The sad fact, of course, is that this latest deal doesn’t really solve anything at all. It merely defers some of America's toughest spending problems (such as “the ballooning cost of health care”) for another two months, when “the delayed $110 billion in spending cuts will again kick in. At the same time, the U.S. will face the need to increase its borrowing limit, a change that can only be made by Congress. That sets up another rancorous fight, one with potentially more damaging consequences.”

In its critique of President Obama's fiscal cliff solution, the National Commission on Fiscal Responsibility and Reform noted its members had urged the president and Congress to come to a bipartisan consensus around several common-sense reforms, and critiqued the administration for repeatedly ignoring its recommendations. President Obama has repeatedly used the term “common sense” when describing his preferred approach to new gun-control legislation. Why is the president unwilling to apply that same approach when dealing with our nation’s financial problems?

At this point, it is probably unreasonable to expect that in two month’s time our leaders will finally behave like adults and devise a sensible, managed approach to deficit reduction that reduces spending across the board, reforms and simplifies the tax code, and lowers tax rates (including corporate tax rates). We are running out of time for this to happen. At some point, our deficit will truly trigger a financial disaster. Many economists have warned that this will not be a slowly unfolding series of events. It may well be swift and sudden, and we won’t be able to borrow our way out of it. Financial advisor John Mauldin notes that when a country’s total debt grows out of control, servicing that debt becomes an issue — “lenders first ask for more collateral or higher interest and then, if the debt is not brought under control, they stop lending. For a nation, its bond market simply collapses.”

If a nation cannot get its debt and deficit under control, “it will lose access to the bond market at reasonable rates. There have been no exceptions. There is a point at which the bond market begins to worry about the ability of a nation to repay its debt with a currency that is now worth less than when the money was lent, and then interest rates begin to climb,” says Mauldin. As the deficit grows, and the economy slows, interest rates may start to rise, making it even harder to balance the budget. If this happens, says Mauldin, “perhaps Congress will be forced to do something. But at that point, it will be time for higher taxes and deeper cuts than any of us can now imagine. The longer things go on as they are, the worse the final result and restructuring will be.”

We cannot afford to let things get to that point. The biggest obstacle to solving the current deficit problem is that President Obama does not see it as a problem. He views the increasing spending as “investment” in his view of America. The first part of solving a problem is acknowledging the problem exists.

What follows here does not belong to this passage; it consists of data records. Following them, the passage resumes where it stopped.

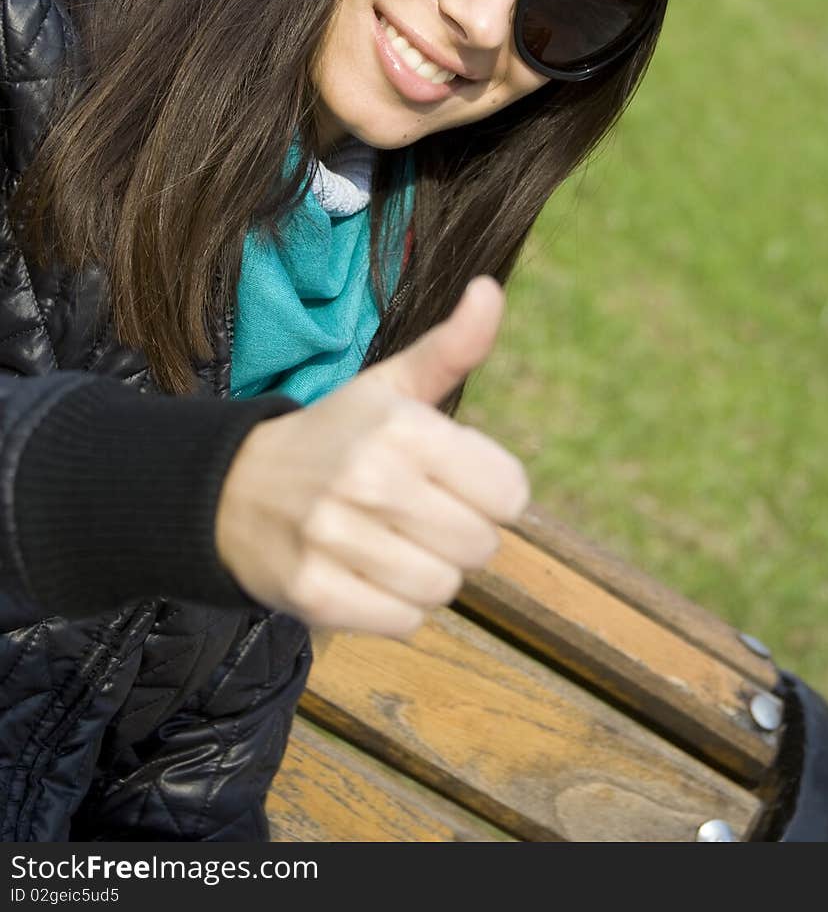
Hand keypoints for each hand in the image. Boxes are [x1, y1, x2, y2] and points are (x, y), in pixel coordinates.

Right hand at [214, 275, 529, 636]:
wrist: (233, 489)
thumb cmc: (334, 436)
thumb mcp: (391, 385)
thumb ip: (452, 346)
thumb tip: (491, 288)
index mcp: (401, 426)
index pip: (510, 493)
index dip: (489, 491)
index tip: (451, 479)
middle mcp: (370, 480)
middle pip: (480, 546)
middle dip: (459, 536)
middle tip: (416, 514)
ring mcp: (337, 539)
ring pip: (443, 589)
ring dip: (427, 574)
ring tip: (390, 543)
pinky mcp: (314, 594)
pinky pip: (403, 623)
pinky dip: (394, 607)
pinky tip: (365, 573)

The failure of our nation’s leadership to deal with our debt crisis is unacceptable. We need a solution that grows the economy but doesn’t increase spending. We need to increase the tax base without increasing the budget. It is time to put a stop to this reckless disregard for our children’s and grandchildren’s financial future. It’s time for our leaders to stop acting like fiscally irresponsible children and start acting like sensible adults.